TEXTO DO EXERCÍCIO:
┄┄┄┄┄┄┄┄┄┄┄┄┄┄┄┄┄┄┄┄

O governo federal decidiu não realizar a dragagem de manutenção no rio Tapajós, no trecho entre Itaituba e Santarém, no Pará, e agora estuda usar as rodovias como alternativa para o escoamento de grãos e combustíveis pelos portos do Norte e Nordeste do Brasil. A decisão do presidente Lula contrariou os próprios ministérios envolvidos, além do DNIT, do Ibama e da AGU, que eram favoráveis ao procedimento.
O veto veio após forte pressão de lideranças indígenas e movimentos sociais do Baixo Tapajós, que cobram licenciamento ambiental e consulta prévia e alertam para riscos de contaminação das águas. O tema ficou paralisado dentro do governo e ainda não há previsão de retomada da discussão.
O setor produtivo está em alerta. Um ofício enviado no dia 28 de agosto ao Ministério da Agricultura, assinado por mais de 30 entidades lideradas pela FPA (Frente Parlamentar da Agropecuária), aponta que a falta da dragagem pode causar prejuízos de até R$ 850 milhões. A projeção é de paralisação das atividades por até 4 meses, redução no escoamento de até 5 milhões de toneladas de grãos, impacto em 10 mil a 13 mil postos de trabalho e emissão adicional de 55 mil toneladas de carbono. O transporte rodoviário alternativo pode custar de R$ 150 a R$ 250 por tonelada.
As empresas do setor afirmam que a dragagem de manutenção é respaldada pela Lei 15.190 de 2025, que dispensa novo licenciamento ambiental para esse tipo de procedimento, e que o serviço seria feito sem custo ao governo, por meio de acordo entre o DNIT e a Abani. A janela para executar o serviço vai só até outubro, e o maquinário precisaria ser retirado do rio a partir de setembro. O Ministério de Portos diz que trabalha com planos de contingência nas rodovias e busca uma solução que preserve as comunidades e garanta o escoamento de cargas.

┄┄┄┄┄┄┄┄┄┄┄┄┄┄┄┄┄┄┄┄

MATERIAL DE DADOS:
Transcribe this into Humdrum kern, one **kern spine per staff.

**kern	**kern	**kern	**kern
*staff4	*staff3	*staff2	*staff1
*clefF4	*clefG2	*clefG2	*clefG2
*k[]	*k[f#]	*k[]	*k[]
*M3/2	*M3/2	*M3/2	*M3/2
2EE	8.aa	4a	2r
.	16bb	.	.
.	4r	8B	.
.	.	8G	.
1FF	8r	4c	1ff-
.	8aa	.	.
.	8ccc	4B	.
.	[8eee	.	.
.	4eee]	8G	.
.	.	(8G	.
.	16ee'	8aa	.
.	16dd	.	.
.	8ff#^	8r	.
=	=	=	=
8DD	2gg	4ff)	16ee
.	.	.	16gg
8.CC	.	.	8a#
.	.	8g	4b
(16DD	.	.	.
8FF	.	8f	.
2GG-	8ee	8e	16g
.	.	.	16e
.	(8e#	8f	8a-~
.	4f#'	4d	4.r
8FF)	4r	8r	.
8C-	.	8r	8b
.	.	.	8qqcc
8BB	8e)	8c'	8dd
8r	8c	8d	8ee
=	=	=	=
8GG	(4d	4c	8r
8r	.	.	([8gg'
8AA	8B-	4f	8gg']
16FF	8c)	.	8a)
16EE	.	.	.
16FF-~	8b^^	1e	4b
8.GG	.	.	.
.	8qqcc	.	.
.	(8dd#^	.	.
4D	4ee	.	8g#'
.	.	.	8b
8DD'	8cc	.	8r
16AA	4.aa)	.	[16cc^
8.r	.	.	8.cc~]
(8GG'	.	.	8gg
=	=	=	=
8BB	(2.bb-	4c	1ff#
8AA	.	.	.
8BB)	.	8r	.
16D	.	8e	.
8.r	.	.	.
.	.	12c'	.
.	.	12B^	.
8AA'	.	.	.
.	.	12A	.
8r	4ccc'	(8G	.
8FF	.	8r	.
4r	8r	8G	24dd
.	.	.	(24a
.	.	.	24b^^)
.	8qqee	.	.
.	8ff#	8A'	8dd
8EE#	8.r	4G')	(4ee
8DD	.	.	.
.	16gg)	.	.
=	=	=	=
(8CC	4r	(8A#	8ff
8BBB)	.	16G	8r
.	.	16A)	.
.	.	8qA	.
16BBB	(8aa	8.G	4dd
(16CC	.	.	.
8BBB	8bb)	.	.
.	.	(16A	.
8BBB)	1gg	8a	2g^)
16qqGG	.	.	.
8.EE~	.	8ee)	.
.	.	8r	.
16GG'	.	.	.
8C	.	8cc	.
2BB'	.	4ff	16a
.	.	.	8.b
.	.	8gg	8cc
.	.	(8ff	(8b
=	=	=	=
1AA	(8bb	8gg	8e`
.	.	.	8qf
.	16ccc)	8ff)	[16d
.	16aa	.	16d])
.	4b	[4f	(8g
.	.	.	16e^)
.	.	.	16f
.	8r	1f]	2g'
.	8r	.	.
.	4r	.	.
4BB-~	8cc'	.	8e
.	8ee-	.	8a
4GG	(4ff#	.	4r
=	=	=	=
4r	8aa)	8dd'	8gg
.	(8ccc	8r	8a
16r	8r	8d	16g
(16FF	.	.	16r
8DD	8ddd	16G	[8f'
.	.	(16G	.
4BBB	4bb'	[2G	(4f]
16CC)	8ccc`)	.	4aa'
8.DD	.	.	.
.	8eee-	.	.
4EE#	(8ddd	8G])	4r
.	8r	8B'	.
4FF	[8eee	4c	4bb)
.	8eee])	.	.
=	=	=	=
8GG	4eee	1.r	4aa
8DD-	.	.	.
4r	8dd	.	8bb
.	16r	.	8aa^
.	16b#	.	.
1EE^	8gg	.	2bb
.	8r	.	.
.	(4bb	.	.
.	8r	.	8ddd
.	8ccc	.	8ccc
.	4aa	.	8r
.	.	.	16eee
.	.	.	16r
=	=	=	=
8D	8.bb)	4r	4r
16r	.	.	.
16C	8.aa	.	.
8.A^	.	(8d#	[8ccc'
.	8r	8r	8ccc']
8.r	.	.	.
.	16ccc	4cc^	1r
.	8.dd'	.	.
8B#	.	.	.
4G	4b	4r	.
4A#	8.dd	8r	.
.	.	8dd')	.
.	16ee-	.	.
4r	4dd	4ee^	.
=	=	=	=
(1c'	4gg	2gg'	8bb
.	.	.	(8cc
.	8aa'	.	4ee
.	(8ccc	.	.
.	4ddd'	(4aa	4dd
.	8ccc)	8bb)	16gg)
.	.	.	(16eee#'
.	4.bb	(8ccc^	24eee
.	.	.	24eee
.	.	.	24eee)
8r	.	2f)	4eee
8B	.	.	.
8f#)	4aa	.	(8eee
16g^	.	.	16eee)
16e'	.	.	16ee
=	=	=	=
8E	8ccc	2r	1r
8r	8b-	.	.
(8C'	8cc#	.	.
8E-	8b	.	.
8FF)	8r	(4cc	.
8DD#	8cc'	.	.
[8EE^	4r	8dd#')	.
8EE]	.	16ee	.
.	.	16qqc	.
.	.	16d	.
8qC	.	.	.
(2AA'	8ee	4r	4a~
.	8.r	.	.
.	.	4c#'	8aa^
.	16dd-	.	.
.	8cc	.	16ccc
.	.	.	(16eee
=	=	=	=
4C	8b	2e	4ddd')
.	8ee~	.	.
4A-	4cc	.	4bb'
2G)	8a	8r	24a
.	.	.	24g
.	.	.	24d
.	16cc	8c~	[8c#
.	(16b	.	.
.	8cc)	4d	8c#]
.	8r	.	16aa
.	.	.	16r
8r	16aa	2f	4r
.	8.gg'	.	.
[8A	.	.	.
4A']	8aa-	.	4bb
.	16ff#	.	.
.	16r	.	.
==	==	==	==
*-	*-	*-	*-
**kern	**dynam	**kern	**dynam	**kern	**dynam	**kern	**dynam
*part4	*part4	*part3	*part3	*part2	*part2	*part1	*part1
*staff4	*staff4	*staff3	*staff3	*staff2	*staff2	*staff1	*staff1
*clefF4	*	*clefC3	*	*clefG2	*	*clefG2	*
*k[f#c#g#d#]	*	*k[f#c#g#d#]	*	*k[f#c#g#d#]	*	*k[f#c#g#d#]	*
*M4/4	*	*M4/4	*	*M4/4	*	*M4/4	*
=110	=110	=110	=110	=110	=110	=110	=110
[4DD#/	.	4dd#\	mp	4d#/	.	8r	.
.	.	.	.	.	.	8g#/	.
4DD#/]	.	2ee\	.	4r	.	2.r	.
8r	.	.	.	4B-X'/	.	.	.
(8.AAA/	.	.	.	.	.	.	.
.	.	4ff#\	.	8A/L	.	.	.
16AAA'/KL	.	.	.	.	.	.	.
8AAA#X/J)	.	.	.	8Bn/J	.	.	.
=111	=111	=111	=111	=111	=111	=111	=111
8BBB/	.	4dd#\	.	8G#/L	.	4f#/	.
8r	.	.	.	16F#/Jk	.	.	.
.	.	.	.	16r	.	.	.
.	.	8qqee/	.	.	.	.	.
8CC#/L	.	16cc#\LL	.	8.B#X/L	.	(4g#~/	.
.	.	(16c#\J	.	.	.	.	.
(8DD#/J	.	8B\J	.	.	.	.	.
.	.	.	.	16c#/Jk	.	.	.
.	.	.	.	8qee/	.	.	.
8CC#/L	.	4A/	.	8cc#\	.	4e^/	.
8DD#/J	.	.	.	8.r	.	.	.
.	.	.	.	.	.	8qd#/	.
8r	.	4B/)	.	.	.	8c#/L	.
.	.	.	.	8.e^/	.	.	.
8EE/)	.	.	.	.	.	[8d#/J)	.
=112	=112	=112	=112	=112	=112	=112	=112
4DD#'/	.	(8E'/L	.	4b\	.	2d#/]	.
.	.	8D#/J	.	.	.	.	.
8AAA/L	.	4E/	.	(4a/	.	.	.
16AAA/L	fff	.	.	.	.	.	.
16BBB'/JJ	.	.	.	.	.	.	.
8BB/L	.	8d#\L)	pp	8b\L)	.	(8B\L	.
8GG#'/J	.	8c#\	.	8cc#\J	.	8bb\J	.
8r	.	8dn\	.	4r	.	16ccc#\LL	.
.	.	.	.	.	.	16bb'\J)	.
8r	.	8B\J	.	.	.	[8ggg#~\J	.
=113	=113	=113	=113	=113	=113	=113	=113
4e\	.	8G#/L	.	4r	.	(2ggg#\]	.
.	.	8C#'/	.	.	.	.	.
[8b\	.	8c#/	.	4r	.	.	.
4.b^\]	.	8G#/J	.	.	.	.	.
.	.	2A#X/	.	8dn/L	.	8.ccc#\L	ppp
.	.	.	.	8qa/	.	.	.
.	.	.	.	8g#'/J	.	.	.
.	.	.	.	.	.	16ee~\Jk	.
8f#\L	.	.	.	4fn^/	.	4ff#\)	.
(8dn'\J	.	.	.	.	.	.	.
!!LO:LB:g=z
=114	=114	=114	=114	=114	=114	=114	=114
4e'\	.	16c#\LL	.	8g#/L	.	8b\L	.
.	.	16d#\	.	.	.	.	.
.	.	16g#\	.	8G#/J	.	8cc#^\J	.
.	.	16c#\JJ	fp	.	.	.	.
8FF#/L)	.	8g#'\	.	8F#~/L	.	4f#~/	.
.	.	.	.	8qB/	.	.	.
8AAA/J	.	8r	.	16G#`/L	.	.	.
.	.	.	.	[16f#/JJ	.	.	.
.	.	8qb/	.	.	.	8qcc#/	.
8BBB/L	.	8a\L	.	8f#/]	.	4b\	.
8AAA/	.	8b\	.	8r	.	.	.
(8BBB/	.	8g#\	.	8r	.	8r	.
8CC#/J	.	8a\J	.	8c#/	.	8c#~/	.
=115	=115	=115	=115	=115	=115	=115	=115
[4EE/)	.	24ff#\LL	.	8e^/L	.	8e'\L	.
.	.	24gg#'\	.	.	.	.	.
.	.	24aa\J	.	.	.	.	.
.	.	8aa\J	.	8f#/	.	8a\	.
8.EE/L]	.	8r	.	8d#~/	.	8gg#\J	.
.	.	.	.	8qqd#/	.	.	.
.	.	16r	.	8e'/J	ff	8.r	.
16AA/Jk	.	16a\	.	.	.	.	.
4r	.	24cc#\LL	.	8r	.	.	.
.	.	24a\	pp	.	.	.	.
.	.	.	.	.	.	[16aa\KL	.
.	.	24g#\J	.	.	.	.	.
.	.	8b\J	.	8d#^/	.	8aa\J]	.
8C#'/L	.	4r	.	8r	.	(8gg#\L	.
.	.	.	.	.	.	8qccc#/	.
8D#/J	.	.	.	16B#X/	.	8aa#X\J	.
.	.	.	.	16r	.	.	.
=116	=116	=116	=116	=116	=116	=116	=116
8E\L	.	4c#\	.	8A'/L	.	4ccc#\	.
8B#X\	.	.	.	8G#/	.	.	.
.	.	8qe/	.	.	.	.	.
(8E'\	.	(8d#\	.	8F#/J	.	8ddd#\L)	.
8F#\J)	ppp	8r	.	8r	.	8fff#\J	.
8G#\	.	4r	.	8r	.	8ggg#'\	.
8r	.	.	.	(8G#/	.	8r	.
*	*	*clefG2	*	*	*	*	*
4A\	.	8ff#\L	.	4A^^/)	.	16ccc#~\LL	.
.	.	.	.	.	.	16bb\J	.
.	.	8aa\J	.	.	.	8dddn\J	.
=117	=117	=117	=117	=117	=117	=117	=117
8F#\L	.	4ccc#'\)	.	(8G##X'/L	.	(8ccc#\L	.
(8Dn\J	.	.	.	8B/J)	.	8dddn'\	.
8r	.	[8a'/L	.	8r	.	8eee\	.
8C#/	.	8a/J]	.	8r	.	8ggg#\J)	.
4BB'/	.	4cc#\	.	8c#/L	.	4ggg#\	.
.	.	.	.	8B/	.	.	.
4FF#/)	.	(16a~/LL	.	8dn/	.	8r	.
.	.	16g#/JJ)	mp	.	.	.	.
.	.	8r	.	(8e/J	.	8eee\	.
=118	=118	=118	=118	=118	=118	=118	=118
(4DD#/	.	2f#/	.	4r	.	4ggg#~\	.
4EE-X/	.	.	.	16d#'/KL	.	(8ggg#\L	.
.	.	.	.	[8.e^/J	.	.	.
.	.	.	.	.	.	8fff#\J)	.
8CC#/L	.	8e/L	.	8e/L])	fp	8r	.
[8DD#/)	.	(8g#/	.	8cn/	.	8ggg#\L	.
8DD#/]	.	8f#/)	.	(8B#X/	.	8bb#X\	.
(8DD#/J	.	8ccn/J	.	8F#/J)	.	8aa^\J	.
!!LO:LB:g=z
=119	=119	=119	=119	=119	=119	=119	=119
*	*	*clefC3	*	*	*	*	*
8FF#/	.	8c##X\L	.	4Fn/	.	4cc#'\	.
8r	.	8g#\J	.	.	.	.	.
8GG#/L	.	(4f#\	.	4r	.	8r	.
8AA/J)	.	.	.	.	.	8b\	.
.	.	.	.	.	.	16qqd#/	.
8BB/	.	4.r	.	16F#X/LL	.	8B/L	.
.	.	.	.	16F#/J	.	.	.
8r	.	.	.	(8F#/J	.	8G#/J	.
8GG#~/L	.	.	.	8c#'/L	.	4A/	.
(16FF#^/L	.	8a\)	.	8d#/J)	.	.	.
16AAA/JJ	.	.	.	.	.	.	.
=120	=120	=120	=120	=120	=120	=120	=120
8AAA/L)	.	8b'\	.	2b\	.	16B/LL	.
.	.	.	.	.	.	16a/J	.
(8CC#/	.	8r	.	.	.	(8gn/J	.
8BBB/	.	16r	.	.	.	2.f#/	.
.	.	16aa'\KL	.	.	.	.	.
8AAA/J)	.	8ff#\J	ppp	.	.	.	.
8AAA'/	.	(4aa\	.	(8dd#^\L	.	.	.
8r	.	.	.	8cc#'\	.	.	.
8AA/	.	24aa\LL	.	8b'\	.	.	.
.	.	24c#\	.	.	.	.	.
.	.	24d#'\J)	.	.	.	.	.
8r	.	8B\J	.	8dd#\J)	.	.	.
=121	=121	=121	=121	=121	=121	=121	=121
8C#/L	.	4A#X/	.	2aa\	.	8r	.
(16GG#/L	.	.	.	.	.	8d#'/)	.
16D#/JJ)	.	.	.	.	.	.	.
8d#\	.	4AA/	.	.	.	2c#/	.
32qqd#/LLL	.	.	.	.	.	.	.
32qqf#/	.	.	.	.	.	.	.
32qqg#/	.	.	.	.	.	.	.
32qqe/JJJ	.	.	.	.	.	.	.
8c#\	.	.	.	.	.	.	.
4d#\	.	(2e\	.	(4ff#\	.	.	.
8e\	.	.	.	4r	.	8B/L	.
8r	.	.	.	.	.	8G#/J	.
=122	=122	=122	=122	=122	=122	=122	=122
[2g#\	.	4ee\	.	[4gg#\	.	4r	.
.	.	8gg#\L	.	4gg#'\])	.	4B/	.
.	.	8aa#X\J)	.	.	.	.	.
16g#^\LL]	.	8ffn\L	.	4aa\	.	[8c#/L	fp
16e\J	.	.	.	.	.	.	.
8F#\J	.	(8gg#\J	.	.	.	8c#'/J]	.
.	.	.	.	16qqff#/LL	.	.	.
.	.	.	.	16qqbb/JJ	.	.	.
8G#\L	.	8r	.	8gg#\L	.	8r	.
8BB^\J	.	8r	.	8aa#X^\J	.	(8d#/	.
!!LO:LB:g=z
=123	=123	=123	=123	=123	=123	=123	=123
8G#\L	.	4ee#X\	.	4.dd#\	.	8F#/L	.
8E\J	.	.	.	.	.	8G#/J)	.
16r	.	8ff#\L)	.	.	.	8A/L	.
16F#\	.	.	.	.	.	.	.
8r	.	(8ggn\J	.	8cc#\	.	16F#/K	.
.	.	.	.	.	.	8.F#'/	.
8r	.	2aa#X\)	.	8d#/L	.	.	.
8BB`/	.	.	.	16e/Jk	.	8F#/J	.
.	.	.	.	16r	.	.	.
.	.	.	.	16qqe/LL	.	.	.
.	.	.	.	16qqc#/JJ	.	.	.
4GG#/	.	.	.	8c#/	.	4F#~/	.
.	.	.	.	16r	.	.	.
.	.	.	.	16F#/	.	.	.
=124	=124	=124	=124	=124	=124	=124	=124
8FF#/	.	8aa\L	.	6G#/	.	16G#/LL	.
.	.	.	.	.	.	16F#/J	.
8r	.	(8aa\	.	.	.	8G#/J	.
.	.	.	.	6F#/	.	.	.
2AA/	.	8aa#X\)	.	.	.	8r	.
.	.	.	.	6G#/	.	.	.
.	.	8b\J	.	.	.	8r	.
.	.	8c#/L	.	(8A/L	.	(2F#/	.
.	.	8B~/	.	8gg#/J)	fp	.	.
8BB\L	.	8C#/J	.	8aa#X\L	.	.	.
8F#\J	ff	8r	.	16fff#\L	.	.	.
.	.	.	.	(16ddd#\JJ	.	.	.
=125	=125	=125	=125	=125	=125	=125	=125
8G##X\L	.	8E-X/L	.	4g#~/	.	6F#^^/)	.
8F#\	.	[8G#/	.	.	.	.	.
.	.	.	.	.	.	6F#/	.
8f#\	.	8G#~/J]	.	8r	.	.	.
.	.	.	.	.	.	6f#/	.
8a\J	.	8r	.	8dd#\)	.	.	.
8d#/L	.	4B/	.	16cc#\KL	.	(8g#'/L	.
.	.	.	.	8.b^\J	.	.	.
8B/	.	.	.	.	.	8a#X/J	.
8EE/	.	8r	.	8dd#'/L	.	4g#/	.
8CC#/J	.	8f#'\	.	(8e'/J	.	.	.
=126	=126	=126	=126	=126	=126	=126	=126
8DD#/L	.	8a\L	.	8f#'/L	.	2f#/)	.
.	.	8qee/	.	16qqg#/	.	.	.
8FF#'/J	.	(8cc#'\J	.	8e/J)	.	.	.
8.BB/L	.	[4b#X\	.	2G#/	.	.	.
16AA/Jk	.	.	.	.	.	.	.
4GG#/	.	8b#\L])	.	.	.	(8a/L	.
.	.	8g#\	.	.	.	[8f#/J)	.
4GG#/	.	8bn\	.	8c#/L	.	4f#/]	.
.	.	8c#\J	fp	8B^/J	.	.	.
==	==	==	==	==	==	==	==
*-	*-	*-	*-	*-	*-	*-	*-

┄┄┄┄┄┄┄┄┄┄┄┄┄┄┄┄┄┄┄┄

No texto sobre a dragagem do rio Tapajós, de quanto pode ser o prejuízo causado pela falta da dragagem, segundo o ofício das entidades lideradas pela FPA? Responda com base exclusivamente no texto.

RESPOSTA: Até R$ 850 milhões.